▸ **THE RECORDS**
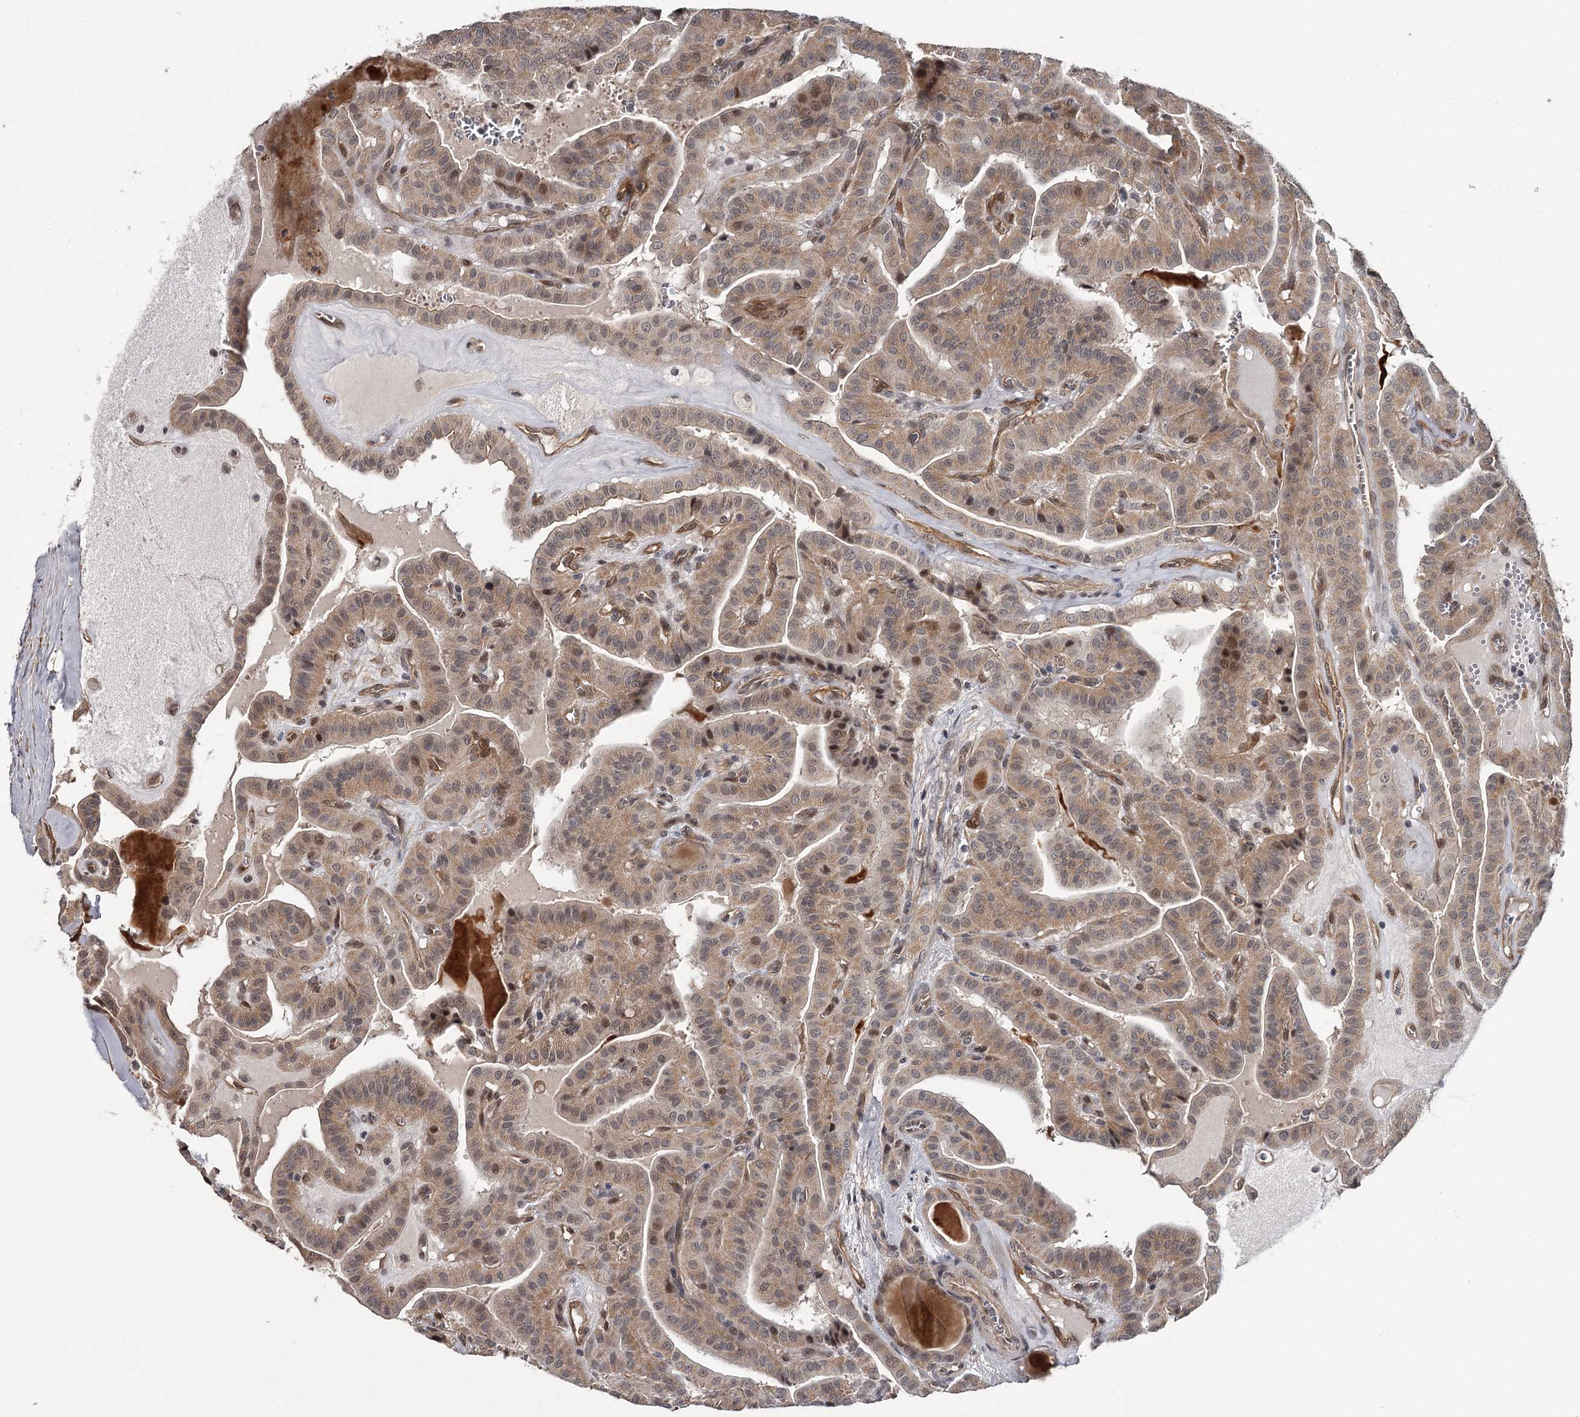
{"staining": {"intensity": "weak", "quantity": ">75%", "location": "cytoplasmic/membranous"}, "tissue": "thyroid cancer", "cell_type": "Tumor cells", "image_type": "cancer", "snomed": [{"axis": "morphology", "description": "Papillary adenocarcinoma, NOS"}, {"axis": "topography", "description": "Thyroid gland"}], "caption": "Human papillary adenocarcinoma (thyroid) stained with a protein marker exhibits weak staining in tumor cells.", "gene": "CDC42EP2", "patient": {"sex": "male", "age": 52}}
==
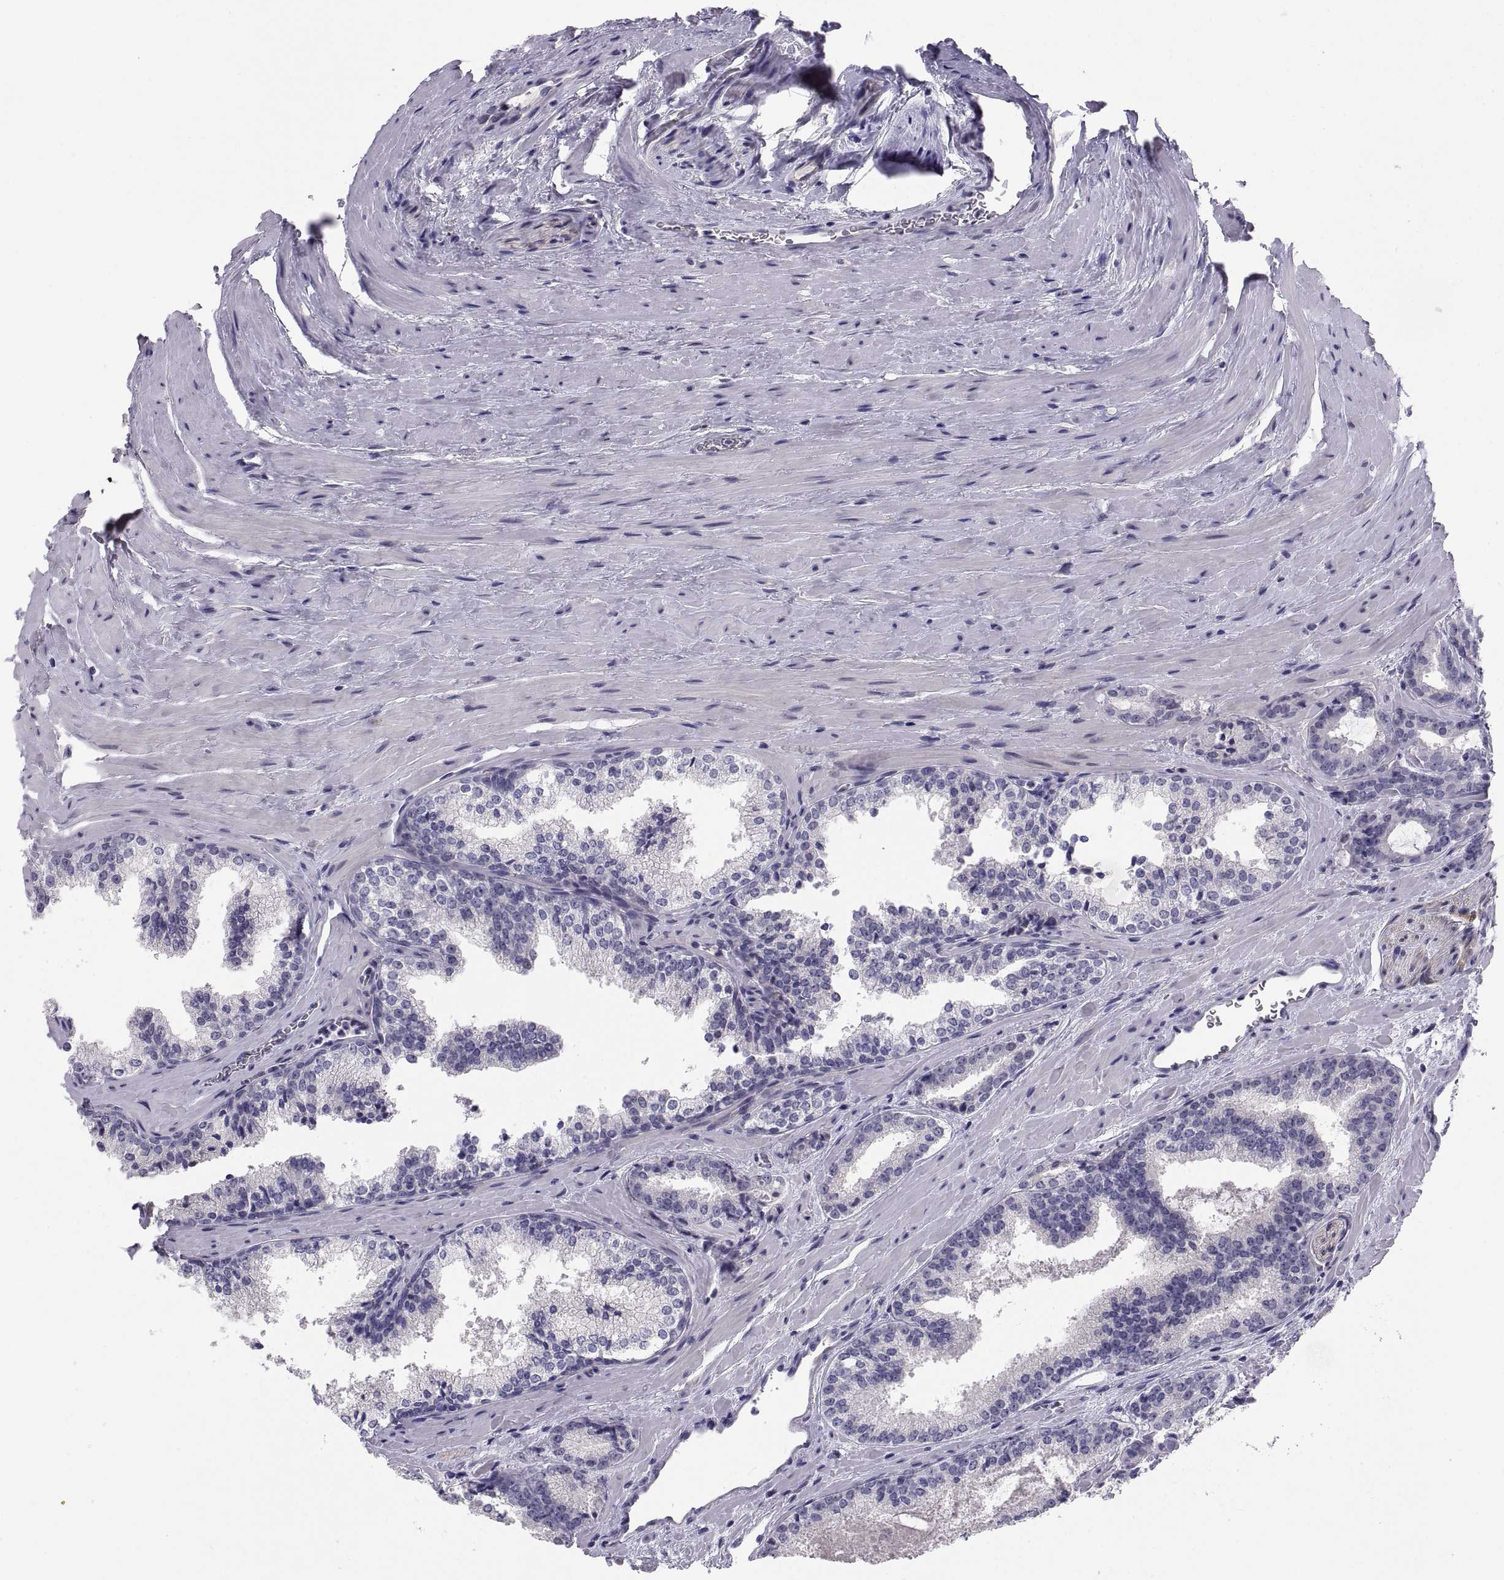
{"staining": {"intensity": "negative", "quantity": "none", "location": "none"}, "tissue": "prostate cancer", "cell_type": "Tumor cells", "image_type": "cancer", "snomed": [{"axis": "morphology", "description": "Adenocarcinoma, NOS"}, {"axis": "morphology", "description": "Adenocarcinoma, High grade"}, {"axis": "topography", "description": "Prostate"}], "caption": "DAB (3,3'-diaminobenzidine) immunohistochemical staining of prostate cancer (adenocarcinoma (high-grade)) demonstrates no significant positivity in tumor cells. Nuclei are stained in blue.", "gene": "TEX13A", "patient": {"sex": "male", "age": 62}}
---
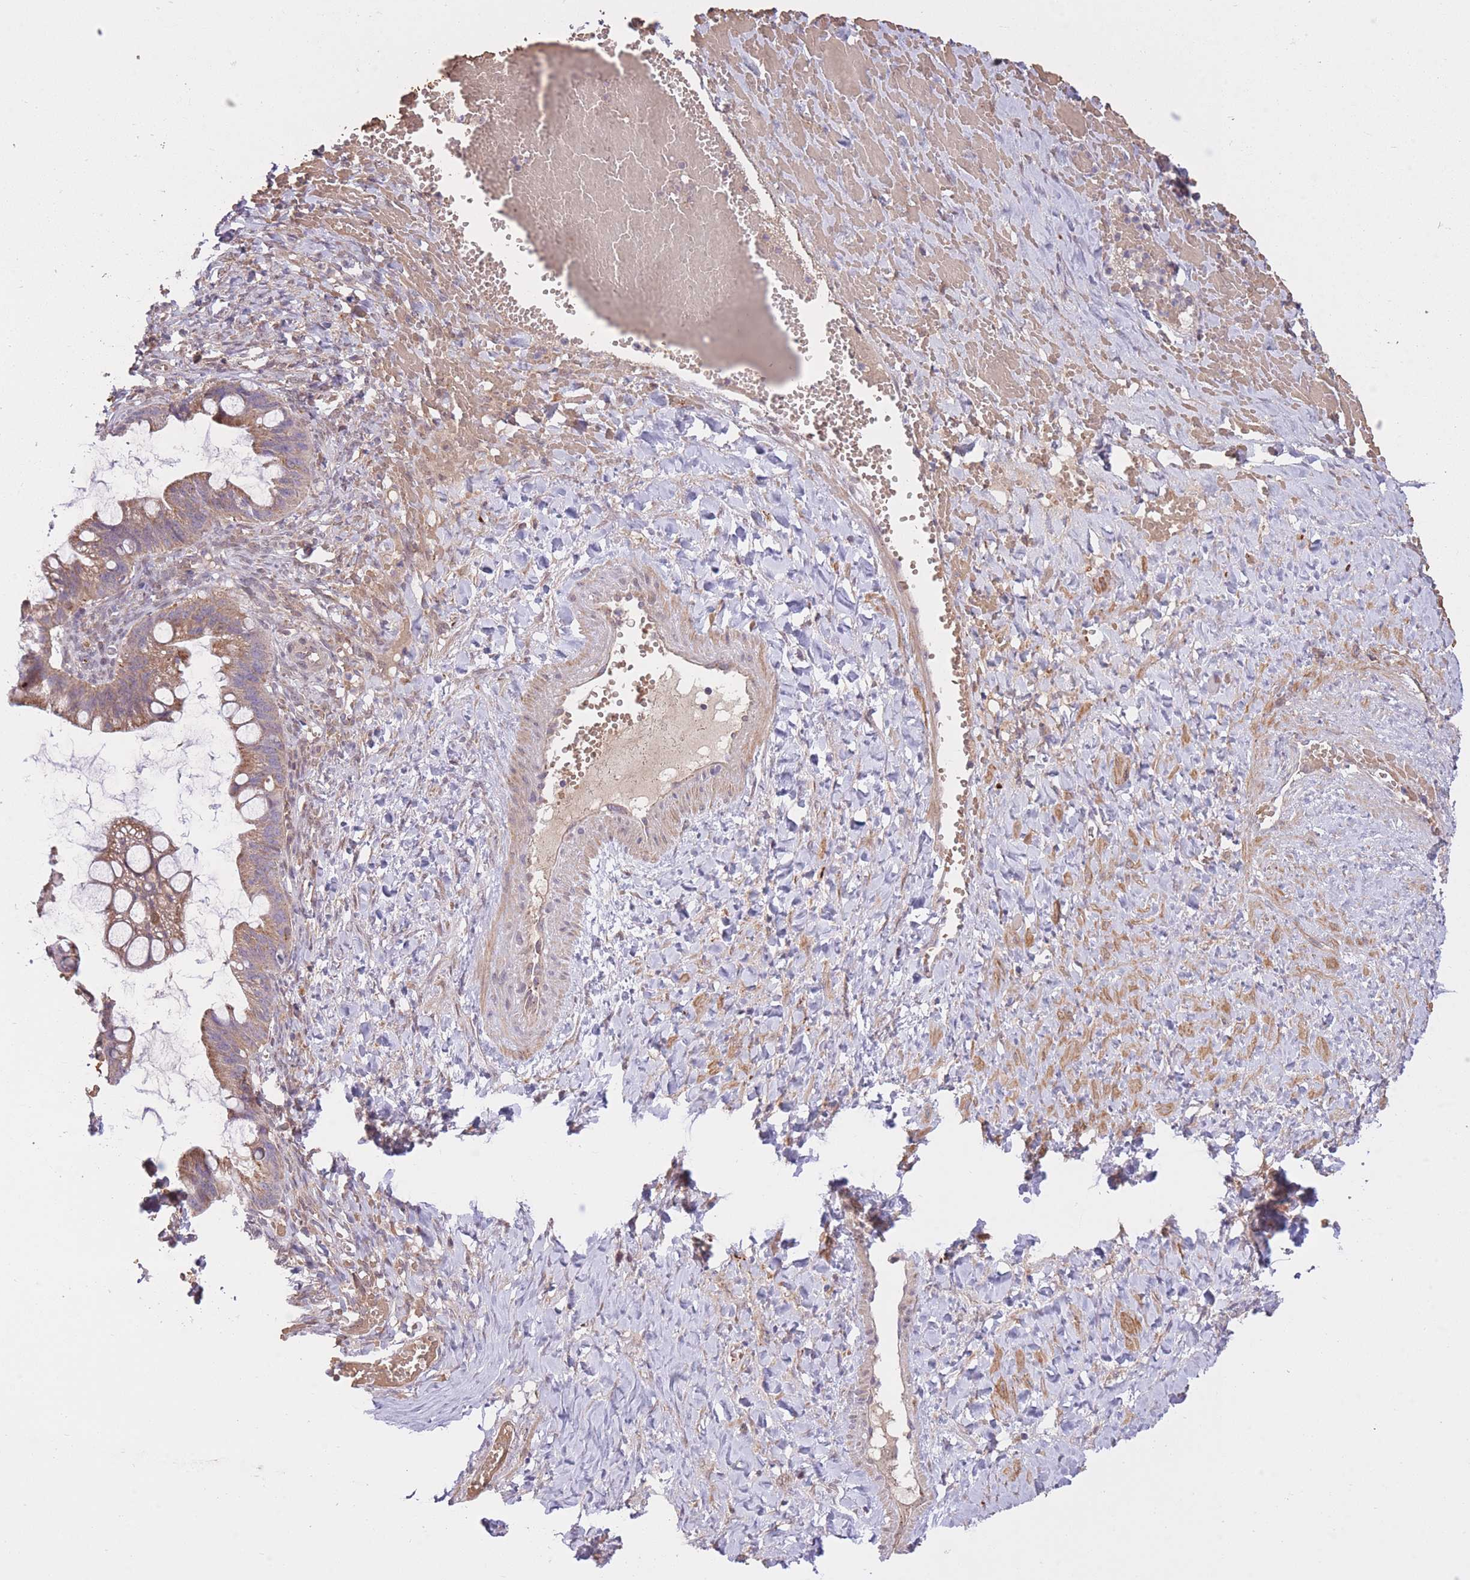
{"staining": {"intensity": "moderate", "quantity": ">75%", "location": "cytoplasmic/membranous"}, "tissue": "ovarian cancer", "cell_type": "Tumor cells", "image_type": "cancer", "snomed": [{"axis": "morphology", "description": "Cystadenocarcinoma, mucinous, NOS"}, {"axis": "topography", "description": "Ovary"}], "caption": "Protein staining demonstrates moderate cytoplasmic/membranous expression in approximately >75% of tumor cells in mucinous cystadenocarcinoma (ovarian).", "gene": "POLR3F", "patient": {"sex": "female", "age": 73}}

▸ **WORK INSTRUCTIONS**
Report the number of lines above containing the word "membranous", with no other text.

▸ **EXERCISE OUTPUT**
2